Collected data
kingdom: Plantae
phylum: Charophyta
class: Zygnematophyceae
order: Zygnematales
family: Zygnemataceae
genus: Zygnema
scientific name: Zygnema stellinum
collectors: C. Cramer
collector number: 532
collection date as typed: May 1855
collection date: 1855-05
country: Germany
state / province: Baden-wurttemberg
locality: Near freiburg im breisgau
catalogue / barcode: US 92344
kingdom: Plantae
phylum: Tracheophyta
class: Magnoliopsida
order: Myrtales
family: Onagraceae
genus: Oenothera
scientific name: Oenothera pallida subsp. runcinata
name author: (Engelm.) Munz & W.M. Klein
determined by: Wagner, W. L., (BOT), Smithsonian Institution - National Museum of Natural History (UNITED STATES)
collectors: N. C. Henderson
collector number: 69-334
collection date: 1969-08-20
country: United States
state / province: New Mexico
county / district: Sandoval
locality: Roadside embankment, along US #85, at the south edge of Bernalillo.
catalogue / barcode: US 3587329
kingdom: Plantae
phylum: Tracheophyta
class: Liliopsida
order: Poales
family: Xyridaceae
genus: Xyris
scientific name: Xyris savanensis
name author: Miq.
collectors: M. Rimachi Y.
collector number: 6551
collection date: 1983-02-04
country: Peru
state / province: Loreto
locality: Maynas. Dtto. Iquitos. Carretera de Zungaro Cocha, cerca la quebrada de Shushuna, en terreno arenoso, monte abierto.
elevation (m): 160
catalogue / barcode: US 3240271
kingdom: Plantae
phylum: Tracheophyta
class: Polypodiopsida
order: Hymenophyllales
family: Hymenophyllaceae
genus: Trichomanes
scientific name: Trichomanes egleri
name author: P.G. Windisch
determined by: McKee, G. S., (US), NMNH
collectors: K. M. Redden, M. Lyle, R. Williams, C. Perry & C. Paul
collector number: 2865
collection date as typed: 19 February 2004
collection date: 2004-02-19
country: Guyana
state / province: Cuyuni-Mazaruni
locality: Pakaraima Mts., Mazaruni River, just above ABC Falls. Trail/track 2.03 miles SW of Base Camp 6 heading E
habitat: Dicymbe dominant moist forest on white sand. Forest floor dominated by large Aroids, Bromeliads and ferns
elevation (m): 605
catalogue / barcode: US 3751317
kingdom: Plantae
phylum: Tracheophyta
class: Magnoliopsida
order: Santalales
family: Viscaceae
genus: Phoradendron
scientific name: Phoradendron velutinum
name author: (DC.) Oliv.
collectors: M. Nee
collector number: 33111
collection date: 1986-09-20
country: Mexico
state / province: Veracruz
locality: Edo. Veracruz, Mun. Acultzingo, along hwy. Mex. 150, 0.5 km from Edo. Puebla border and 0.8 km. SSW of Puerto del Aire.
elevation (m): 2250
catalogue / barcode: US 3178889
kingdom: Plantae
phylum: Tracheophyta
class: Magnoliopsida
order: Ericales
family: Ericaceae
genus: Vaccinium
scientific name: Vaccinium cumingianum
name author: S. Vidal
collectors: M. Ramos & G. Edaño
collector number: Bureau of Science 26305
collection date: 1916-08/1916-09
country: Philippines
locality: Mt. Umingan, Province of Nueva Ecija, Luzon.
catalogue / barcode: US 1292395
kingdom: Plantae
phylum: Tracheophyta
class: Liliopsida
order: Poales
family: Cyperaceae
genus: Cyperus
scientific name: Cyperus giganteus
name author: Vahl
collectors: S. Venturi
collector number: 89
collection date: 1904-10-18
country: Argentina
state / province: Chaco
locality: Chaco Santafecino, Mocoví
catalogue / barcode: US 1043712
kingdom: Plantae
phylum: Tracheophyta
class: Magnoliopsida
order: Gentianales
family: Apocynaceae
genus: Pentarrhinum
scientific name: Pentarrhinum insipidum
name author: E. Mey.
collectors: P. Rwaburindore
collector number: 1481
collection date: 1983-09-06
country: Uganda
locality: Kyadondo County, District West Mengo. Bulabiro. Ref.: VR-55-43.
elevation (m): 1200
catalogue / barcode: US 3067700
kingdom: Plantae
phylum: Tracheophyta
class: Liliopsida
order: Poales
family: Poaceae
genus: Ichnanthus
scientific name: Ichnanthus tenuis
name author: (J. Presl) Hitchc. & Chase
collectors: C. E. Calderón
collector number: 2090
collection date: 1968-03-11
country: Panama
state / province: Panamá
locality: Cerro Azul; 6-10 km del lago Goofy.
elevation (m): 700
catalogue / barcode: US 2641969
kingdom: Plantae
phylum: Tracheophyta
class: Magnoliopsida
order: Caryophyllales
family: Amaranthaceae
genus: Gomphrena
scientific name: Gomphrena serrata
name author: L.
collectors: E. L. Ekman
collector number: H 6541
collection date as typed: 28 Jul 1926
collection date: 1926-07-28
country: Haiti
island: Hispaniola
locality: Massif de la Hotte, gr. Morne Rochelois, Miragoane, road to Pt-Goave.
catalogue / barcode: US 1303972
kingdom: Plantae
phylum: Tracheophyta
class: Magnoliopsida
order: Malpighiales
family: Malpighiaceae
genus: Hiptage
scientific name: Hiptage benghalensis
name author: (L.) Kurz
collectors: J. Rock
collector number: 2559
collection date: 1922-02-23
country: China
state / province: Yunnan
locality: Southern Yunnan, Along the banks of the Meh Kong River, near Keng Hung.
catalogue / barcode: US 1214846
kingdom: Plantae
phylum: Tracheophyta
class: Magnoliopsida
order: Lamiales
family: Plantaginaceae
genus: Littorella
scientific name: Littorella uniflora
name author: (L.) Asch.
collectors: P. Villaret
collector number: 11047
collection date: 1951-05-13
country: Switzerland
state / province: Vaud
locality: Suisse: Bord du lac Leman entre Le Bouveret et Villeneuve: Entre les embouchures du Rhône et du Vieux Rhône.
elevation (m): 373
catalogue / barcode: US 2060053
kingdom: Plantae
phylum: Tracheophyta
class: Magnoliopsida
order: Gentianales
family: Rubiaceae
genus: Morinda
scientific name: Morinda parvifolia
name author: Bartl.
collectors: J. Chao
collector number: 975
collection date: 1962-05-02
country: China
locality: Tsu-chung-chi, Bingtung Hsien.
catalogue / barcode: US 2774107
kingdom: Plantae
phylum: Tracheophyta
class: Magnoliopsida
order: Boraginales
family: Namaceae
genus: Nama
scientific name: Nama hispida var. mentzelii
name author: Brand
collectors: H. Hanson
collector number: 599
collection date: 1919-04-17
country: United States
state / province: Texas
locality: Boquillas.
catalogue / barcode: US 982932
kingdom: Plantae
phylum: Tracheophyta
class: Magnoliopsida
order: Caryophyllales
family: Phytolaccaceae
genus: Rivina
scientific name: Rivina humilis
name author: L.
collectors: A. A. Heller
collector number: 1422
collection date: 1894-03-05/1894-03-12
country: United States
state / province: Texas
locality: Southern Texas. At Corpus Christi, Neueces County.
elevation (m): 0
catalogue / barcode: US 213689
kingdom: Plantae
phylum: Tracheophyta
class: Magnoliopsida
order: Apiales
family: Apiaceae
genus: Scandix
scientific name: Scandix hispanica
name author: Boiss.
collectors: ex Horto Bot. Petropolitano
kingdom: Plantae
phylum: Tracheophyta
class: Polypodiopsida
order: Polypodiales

Exercise task: Starting with the line with "country: Germany" and going on through the line with "collectors: N. C. Henderson", replace "locality" with "location" and write out only those lines of the data again, leaving everything else in them as it is.

Task solution:
country: Germany
state / province: Baden-wurttemberg
location: Near freiburg im breisgau
catalogue / barcode: US 92344
kingdom: Plantae
phylum: Tracheophyta
class: Magnoliopsida
order: Myrtales
family: Onagraceae
genus: Oenothera
scientific name: Oenothera pallida subsp. runcinata
name author: (Engelm.) Munz & W.M. Klein
determined by: Wagner, W. L., (BOT), Smithsonian Institution - National Museum of Natural History (UNITED STATES)
collectors: N. C. Henderson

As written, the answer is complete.